PyTorch 的矩阵操作

注意：

1. 无论是torch.f()还是tensor.f()，都是返回新的Tensor，不会修改原始的tensor

单个tensor

初始化

• empty

  用于创建一个未初始化的张量，其值是随机的

  与torch.randn的区别在于，torch.randn是从正态分布中采样的

  torch.empty(*size, *, out=None, dtype=None, layout=torch.strided, device=None, requires_grad=False, pin_memory=False, memory_format=torch.contiguous_format) → Tensor
  
  torch.empty((2,3), dtype=torch.int64)
  tensor([[ 9.4064e+13,  2.8000e+01,  9.3493e+13],
          [ 7.5751e+18,  7.1428e+18,  7.5955e+18]])
  

• zeros

  torch.zeros(*size, *, out=None, dtype=None, layout=torch.strided, device=None, requires_grad=False)
  
  torch.zeros(2, 3)
  tensor([[ 0.,  0.,  0.],
          [ 0.,  0.,  0.]])
  

• randn

  \(out_i \sim \mathcal{N}(0, 1)\)，满足正态分布

  torch.randn(*size, *, generator=None, out=None, dtype=None, layout=torch.strided, device=None, requires_grad=False, pin_memory=False)
  
  torch.randn(2, 3)
  tensor([[ 1.5954,  2.8929, -1.0923],
          [ 1.1719, -0.4709, -0.1996]])
  

• randint

  生成制定范围[low, high) 和形状size的tensor

  torch.randint(low=0, high, size, \*, generator=None, out=None, dtype=None, layout=torch.strided, device=None, requires_grad=False) → Tensor
  
  torch.randint(3, 10, (2, 2))
  tensor([[4, 5],
          [6, 7]])
  

• arange

  和list(range())的原理相同

  torch.arange(start=0, end, step=1, *, out=None, dtype=None, layout=torch.strided, device=None, requires_grad=False) → Tensor
  
  torch.arange(5)
  tensor([ 0,  1,  2,  3,  4])
  torch.arange(1, 4)
  tensor([ 1,  2,  3])
  torch.arange(1, 2.5, 0.5)
  tensor([ 1.0000,  1.5000,  2.0000])
  

• range(deprecated)

  类似于list(range())的用法,但是，torch.range的返回的最后一个元素是可以为end的

  torch.range(start=0, end, step=1, *, out=None, dtype=None, layout=torch.strided, device=None, requires_grad=False)
  
  # 0.5 指的是每步的大小
  torch.range(1, 4, 0.5)
  tensor([ 1.0000,  1.5000,  2.0000,  2.5000,  3.0000,  3.5000,  4.0000])
  

• linspace

  不同于torch.range，这里的step指的是有多少步，根据步数，计算每步的大小

  torch.linspace的第一个元素一定是start，最后一个元素一定是end

  torch.linspace(start, end, steps, *, out=None, dtype=None, layout=torch.strided, device=None, requires_grad=False)
  
  torch.linspace(start=-10, end=10, steps=5)
  tensor([-10.,  -5.,   0.,   5.,  10.])
  torch.linspace(start=-10, end=10, steps=1)
  tensor([-10.]
  

• eye

  返回对角线矩阵

  torch.eye(n, m=None, *, out=None, dtype=None, layout=torch.strided, device=None, requires_grad=False) → Tensor
  
  torch.eye(3)
  tensor([[ 1.,  0.,  0.],
          [ 0.,  1.,  0.],
          [ 0.,  0.,  1.]])
  

• full

  把一个数字扩展到指定的形状上，是ones zeros的一般化

  torch.full((2,3), 0.0) = torch.zeros((2,3))

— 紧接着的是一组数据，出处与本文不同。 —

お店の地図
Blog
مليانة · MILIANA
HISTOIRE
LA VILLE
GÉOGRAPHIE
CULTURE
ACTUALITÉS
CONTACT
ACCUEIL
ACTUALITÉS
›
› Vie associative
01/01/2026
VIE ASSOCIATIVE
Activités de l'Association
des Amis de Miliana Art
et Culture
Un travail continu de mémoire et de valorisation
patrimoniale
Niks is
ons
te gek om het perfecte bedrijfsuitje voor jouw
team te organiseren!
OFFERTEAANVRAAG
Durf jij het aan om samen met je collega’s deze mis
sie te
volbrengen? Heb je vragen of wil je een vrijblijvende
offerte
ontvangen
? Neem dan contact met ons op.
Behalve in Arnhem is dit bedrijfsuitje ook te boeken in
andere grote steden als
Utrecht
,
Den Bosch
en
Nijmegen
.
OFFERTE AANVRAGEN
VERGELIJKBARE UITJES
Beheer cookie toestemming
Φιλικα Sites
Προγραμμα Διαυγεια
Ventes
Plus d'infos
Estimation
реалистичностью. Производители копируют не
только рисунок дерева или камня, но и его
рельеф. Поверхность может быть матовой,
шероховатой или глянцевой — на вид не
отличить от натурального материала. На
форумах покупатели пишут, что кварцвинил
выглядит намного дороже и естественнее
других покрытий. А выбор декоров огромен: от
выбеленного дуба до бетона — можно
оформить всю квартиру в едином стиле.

  torch.full((2,3), 1.0) = torch.ones((2,3))

  torch.full(size, fill_value, *, out=None, dtype=None, layout=torch.strided, device=None, requires_grad=False) → Tensor
  
  torch.full((2, 3), 3.141592)
  tensor([[ 3.1416,  3.1416,  3.1416],
          [ 3.1416,  3.1416,  3.1416]])
  

• zeros_like

  返回于input tensor形状相同的元素全是0的tensor

  torch.zeros_like(input, *, dtype=None, layout=None, device=None, requires_grad=False, memory_format=torch.preserve_format) → Tensor
  
  input = torch.empty(2, 3)
  torch.zeros_like(input)
  tensor([[ 0.,  0.,  0.],
          [ 0.,  0.,  0.]])
  

改变形状

• premute

  改变维度的顺序

  torch.permute(input, dims) -> Tensor
  
  x = torch.randn(2, 3, 5)
  x.size()
  torch.Size([2, 3, 5])
  torch.permute(x, (2, 0, 1)).size()
  torch.Size([5, 2, 3])
  

• reshape

  改变tensor的形状，但是元素的数量和值不改变

  torch.reshape(input, shape) → Tensor
  
  a = torch.arange(4.)
  torch.reshape(a, (2, 2))
  tensor([[ 0.,  1.],
          [ 2.,  3.]])
  b = torch.tensor([[0, 1], [2, 3]])
  torch.reshape(b, (-1,))
  tensor([ 0,  1,  2,  3])
  

• transpose

  将两个指定维度的位置进行替换

  torch.permute(x, (0,2,1)) = torch.transpose(x, 1, 2)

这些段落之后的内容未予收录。